> _YOUR TASK_: Write out the data in full, exactly as shown.

PROVIDED INFORMATION START

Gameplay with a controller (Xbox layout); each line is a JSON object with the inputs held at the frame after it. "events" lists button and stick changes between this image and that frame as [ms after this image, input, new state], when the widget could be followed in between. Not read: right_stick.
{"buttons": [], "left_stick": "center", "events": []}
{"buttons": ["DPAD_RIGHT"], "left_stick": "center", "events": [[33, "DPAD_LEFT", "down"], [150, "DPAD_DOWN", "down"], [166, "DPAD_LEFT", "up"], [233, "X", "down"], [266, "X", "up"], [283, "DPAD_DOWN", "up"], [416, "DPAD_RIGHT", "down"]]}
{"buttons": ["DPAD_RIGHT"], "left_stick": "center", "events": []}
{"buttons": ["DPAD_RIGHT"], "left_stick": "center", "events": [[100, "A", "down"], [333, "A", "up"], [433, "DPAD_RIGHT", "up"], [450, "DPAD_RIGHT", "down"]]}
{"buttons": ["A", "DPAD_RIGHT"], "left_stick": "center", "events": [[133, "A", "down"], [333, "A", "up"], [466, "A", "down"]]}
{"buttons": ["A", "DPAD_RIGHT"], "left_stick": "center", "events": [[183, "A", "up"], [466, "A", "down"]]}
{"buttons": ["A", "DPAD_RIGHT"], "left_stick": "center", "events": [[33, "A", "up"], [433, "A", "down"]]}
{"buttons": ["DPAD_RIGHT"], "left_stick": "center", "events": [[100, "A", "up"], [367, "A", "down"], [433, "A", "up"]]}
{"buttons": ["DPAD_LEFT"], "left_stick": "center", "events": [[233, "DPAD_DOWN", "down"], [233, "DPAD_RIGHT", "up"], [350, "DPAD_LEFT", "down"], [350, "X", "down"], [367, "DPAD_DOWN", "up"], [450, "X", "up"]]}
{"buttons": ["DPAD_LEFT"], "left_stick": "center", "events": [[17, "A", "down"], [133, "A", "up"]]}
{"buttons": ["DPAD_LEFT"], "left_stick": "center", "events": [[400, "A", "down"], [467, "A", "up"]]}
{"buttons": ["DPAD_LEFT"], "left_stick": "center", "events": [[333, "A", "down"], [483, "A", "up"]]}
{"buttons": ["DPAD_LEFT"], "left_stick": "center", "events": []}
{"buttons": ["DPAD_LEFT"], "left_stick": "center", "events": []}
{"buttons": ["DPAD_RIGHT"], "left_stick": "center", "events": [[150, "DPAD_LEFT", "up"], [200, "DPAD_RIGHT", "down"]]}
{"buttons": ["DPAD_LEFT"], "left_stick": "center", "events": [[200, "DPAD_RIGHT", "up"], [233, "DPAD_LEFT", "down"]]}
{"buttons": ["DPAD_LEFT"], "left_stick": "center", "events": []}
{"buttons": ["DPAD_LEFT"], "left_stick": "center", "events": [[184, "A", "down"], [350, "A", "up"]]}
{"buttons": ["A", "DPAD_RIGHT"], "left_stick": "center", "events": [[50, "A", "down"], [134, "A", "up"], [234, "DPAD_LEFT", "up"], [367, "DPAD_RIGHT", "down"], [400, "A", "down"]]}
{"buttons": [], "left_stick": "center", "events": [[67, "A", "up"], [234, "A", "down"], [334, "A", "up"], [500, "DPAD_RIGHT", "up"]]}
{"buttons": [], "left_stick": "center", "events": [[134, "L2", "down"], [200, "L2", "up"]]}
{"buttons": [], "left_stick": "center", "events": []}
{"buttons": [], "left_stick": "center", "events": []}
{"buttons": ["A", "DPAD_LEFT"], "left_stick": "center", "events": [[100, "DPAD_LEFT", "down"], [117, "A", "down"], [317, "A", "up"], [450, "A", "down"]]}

PROVIDED INFORMATION END

> _FINAL ANSWER_:
Gameplay with a controller (Xbox layout); each line is a JSON object with the inputs held at the frame after it. "events" lists button and stick changes between this image and that frame as [ms after this image, input, new state], when the widget could be followed in between. Not read: right_stick.
{"buttons": [], "left_stick": "center", "events": []}
{"buttons": ["DPAD_RIGHT"], "left_stick": "center", "events": [[33, "DPAD_LEFT", "down"], [150, "DPAD_DOWN", "down"], [166, "DPAD_LEFT", "up"], [233, "X", "down"], [266, "X", "up"], [283, "DPAD_DOWN", "up"], [416, "DPAD_RIGHT", "down"]]}
{"buttons": ["DPAD_RIGHT"], "left_stick": "center", "events": []}
{"buttons": ["DPAD_RIGHT"], "left_stick": "center", "events": [[100, "A", "down"], [333, "A", "up"], [433, "DPAD_RIGHT", "up"], [450, "DPAD_RIGHT", "down"]]}
{"buttons": ["A", "DPAD_RIGHT"], "left_stick": "center", "events": [[133, "A", "down"], [333, "A", "up"], [466, "A", "down"]]}
{"buttons": ["A", "DPAD_RIGHT"], "left_stick": "center", "events": [[183, "A", "up"], [466, "A", "down"]]}
{"buttons": ["A", "DPAD_RIGHT"], "left_stick": "center", "events": [[33, "A", "up"], [433, "A", "down"]]}
{"buttons": ["DPAD_RIGHT"], "left_stick": "center", "events": [[100, "A", "up"], [367, "A", "down"], [433, "A", "up"]]}
{"buttons": ["DPAD_LEFT"], "left_stick": "center", "events": [[233, "DPAD_DOWN", "down"], [233, "DPAD_RIGHT", "up"], [350, "DPAD_LEFT", "down"], [350, "X", "down"], [367, "DPAD_DOWN", "up"], [450, "X", "up"]]}
{"buttons": ["DPAD_LEFT"], "left_stick": "center", "events": [[17, "A", "down"], [133, "A", "up"]]}
{"buttons": ["DPAD_LEFT"], "left_stick": "center", "events": [[400, "A", "down"], [467, "A", "up"]]}
{"buttons": ["DPAD_LEFT"], "left_stick": "center", "events": [[333, "A", "down"], [483, "A", "up"]]}
{"buttons": ["DPAD_LEFT"], "left_stick": "center", "events": []}
{"buttons": ["DPAD_LEFT"], "left_stick": "center", "events": []}
{"buttons": ["DPAD_RIGHT"], "left_stick": "center", "events": [[150, "DPAD_LEFT", "up"], [200, "DPAD_RIGHT", "down"]]}
{"buttons": ["DPAD_LEFT"], "left_stick": "center", "events": [[200, "DPAD_RIGHT", "up"], [233, "DPAD_LEFT", "down"]]}
{"buttons": ["DPAD_LEFT"], "left_stick": "center", "events": []}
{"buttons": ["DPAD_LEFT"], "left_stick": "center", "events": [[184, "A", "down"], [350, "A", "up"]]}
{"buttons": ["A", "DPAD_RIGHT"], "left_stick": "center", "events": [[50, "A", "down"], [134, "A", "up"], [234, "DPAD_LEFT", "up"], [367, "DPAD_RIGHT", "down"], [400, "A", "down"]]}
{"buttons": [], "left_stick": "center", "events": [[67, "A", "up"], [234, "A", "down"], [334, "A", "up"], [500, "DPAD_RIGHT", "up"]]}
{"buttons": [], "left_stick": "center", "events": [[134, "L2", "down"], [200, "L2", "up"]]}
{"buttons": [], "left_stick": "center", "events": []}
{"buttons": [], "left_stick": "center", "events": []}
{"buttons": ["A", "DPAD_LEFT"], "left_stick": "center", "events": [[100, "DPAD_LEFT", "down"], [117, "A", "down"], [317, "A", "up"], [450, "A", "down"]]}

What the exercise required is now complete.